Die Therapie hängt von der Ausdehnung des Befunds und dem Vorhandensein von Metastasen ab. Ein Tumorstaging ist in jedem Fall durchzuführen. Im vorliegenden Fall wurde aufgrund der Staging-Ergebnisse und der intraoperativen Inspektion des Befunds eine Zystektomie (extrakapsuläre Tumordissektion) durchgeführt. Bei infiltrierendem Wachstum ist eine Resektion mit Sicherheitsabstand notwendig. Liegen suspekte Lymphknoten vor, kann eine Ausräumung der Halslymphknoten (Neck dissection) notwendig sein [Nölken R, 2006].

Dr. Carina Aschenbrenner

Dr. Stefan Legal

PD Dr. Dr. Martin Gosau

Prof. Dr. Dr. Torsten E. Reichert

Klinik und Poliklinik für Mund-, Kiefer- und Gesichtschirurgie

Universität Regensburg

Franz-Josef-Strauß-Allee 11

93053 Regensburg

Carina.Aschenbrenner@klinik.uni-regensburg.de

Fazit für die Praxis

• Jede (auch kleine) radikuläre Zyste sollte einer histopathologischen Untersuchung unterzogen werden.

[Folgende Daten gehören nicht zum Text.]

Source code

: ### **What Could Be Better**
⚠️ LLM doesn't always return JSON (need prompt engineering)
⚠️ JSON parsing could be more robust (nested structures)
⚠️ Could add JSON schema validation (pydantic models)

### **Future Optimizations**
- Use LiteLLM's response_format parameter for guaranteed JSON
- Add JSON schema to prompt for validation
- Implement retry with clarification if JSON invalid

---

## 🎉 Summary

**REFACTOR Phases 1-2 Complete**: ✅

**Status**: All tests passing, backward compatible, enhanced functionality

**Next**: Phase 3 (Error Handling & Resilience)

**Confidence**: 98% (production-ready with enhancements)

• Differenzialdiagnosen der radikulären Zyste sind neben den nicht-odontogenen Zysten die (benignen) odontogenen Tumoren, wie das Ameloblastom und der keratozystisch odontogene Tumor (KZOT). Bei großen, zystischen Befunden sind eine Probebiopsie und eine Überweisung an eine Fachklinik indiziert.

• Eine maligne Transformation odontogener Zysten ist selten. Das auskleidende Zystenepithel kann in ein Plattenepithel- oder in ein Mukoepidermoidkarzinom entarten.

• Aus odontogenen Zysten entstehende Plattenepithelkarzinome entstehen doppelt so häufig aus follikulären Zysten wie aus radikulären Zysten beziehungsweise Residualzysten. Keratinisierte odontogene Zysten (siehe KZOT) haben ein höheres Risiko zur Entartung als nicht-keratinisierte.